High school ag programs have had their own logistical challenges to work through because of the coronavirus.

Schools in many states are in the midst of multiweek closures.

At Northern Lebanon High School in Pennsylvania, ag teachers Jennie Balmer and Gretchen Oberst have been stopping by the school each day to water the vegetables and flowers in the greenhouse and feed the program’s two steers, two goats and 50 rabbits.

“I am hoping to find a few students to help when I need to move rabbits around and clean out the pens,” Balmer said Monday.

At that point, the teachers had not been told to post assignments to the district’s online portal, though Balmer was expecting to get that directive in the coming days.

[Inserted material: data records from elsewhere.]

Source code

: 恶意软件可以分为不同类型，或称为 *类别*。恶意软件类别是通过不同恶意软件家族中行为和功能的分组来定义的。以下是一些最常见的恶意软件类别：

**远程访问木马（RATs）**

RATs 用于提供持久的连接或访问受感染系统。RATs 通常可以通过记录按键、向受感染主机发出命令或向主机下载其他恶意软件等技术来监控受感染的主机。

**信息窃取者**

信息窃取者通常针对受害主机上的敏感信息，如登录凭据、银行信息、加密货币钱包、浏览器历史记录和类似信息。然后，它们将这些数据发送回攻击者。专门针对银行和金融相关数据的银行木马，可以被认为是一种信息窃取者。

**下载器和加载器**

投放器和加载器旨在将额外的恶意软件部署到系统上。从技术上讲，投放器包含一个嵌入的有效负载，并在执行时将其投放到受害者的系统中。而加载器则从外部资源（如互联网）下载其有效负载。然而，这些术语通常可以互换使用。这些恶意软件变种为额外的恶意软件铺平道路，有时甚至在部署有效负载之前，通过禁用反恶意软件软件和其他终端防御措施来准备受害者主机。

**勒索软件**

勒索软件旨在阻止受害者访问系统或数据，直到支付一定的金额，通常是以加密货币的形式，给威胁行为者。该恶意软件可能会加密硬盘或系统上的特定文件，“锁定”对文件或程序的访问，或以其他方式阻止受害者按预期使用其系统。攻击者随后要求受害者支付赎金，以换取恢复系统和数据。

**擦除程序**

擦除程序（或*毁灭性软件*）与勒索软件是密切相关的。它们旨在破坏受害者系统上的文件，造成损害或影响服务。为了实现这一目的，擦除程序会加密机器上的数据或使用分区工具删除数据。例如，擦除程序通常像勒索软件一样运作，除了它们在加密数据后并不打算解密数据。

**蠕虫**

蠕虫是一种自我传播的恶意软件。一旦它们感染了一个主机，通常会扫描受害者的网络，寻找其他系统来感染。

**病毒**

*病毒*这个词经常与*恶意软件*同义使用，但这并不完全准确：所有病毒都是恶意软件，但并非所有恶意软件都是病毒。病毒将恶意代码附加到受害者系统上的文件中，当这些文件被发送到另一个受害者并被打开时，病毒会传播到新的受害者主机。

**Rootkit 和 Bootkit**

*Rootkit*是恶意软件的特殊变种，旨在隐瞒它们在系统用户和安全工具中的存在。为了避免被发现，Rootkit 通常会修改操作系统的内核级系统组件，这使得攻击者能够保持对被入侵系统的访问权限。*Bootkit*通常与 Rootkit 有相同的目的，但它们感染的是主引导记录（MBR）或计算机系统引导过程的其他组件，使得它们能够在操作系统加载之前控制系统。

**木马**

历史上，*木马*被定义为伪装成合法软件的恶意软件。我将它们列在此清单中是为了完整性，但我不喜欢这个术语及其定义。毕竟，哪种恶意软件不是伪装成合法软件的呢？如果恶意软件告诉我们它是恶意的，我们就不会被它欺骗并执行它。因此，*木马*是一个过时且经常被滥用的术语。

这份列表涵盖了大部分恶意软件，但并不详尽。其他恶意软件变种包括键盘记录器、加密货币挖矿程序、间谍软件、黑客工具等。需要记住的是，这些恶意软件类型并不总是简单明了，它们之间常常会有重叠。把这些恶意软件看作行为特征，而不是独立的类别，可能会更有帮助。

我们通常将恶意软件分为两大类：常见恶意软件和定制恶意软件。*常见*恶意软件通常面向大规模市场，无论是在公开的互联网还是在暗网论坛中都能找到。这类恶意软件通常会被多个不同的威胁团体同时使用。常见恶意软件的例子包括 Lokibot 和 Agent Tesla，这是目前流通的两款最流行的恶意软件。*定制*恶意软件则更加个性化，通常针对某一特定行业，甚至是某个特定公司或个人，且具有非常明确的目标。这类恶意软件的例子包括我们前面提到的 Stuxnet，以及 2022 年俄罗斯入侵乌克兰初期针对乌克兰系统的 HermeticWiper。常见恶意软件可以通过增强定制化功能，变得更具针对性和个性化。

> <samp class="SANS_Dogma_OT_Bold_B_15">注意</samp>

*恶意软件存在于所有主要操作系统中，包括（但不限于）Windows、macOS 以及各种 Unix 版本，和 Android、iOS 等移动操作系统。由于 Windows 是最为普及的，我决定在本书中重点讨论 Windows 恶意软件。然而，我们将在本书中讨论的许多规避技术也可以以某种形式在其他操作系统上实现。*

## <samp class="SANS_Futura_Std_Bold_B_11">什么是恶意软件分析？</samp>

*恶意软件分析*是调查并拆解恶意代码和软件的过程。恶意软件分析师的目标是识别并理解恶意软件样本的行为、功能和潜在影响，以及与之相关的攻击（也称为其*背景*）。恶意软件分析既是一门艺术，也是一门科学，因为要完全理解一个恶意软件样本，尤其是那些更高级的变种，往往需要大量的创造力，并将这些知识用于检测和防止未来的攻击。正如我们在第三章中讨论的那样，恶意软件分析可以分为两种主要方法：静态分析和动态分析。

During the hiatus, students will be able to update the web-based record books for their FFA projects, though they will miss out on the hands-on work that is a daily staple of ag science classes.

Before the governor called off classes for two weeks starting March 16, Balmer had connected the coronavirus outbreak to agriculture in some of her classes.

“We talked about it being similar to biosecurity procedures that producers and processors have to follow every day,” she said. “Also, if diseases break out in the animal industry, quarantines are enforced and followed.”

The sudden shift to online learning for students, not to mention telework for office employees, has given the American Farm Bureau Federation a platform to push for expanded rural internet access.

“Broadband is no longer a luxury,” said RJ Karney, the group’s congressional relations director.